As of Tuesday, 28 states had lower average gas prices than New Hampshire, but the Granite State had the lowest prices in all of New England.

The average price of gas sold in Massachusetts on Tuesday was $3.72, roughly 61⁄2 cents more per gallon than here.

“GasBuddy.com usually shows a lag,” Moore said.

Gov. Maggie Hassan supported the tax hike because it will pump $32 million more each year for road and bridge repair.

More than 40 percent of the increase is devoted to paying off 20-year bonds for the final piece of widening Interstate 93 from Salem to Manchester.

Under the bill that Hassan signed into law last month, once those bonds are paid off in 2018, the gas tax rate will go back down to 18 cents a gallon.

“A solid, modern transportation infrastructure is the foundation for long-term economic growth and is critical to the success of New Hampshire’s people and businesses, which is why Governor Hassan, legislators from both parties, the Business and Industry Association, various chambers of commerce and other representatives of the business community came together to support the bipartisan transportation funding bill,” said William Hinkle, Hassan’s press secretary.

Gas tax supporters in the Legislature maintained that the 4-cent increase would have little, if any, effect on gas prices here.

“The increase – the first in 23 years – is 23 percent, while gasoline prices have risen over 300 percent,” said state Rep. David Campbell, D-Nashua, who led the legislative charge for several years to raise the tax to repair the state’s ailing infrastructure.

“The cost of asphalt, cement, steel and road salt has risen over 300 to 400 percent or more. Each year we delay repairs, it costs taxpayers millions.”

Campbell has said gas tax increases in Massachusetts, Vermont and Maine in recent years all did not lead to significant price spikes at the pump in those states.

AFP sponsored a protest Monday of the gas tax increase at the Mr. Gas station in Hooksett, owned by Toni Aoude.

But Aoude confirmed during a telephone interview that he, too, kept prices the same Tuesday at that station and ones he owns in Londonderry and Raymond, because he couldn’t afford to increase them.

“I am going to be honest: I would love to change my prices, but I can’t, because of the competition,” Aoude said. “All the major chains buy in advance and in bulk, so they can keep the price lower for a while. Until they move, I can’t.

“In the meantime, this tax just eats into my profits, and I’m sure that’s true for many in this business today.”

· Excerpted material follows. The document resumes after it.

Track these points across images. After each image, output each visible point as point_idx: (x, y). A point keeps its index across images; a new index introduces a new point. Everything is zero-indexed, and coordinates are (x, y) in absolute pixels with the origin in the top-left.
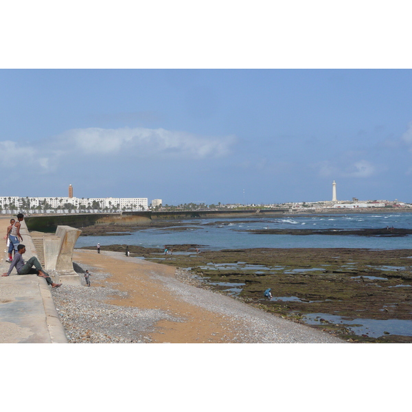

The cost of regular unleaded at Mr. Gas on Tuesday was $3.59 a gallon.

Aoude said he did raise his price 4 cents a gallon last week – not because of the impending state tax hike but because of the escalating price he paid for gas from his distributor.

“I’ve been told that the price I’m paying is 20 cents per gallon over the market,” Aoude said. “The oil companies are watching what’s been happening in Iraq, and they’ve responded by pushing up the price now rather than having to do it later.”

Moore insisted that the state tax hike will have the most severe impact on station owners facing stiff price competition among their neighbors in the same town and from owners just over the border.

“I’ve been told the profit margin for many on unleaded gas at high-volume places like that can be 5 cents a gallon. If you don’t raise the price and just eat it, there goes 80 percent of your profit,” Moore said.

Robert Sculley, of Merrimack, heads the New Hampshire Motor Transport Association, which also fought the tax hike and estimates that it will cost the average trucker $750 a year.

The ones Sculley worries most about are those in northern part of the state, who already face higher average prices and have longer distances to travel.

“I don’t know how they are going to make ends meet,” Sculley said.

“I filled up in Errol today, and the guy in the car next to mine put in only 4 gallons of gas – $15. That’s all he said he could afford. I think we’re going to see more and more of that this summer.”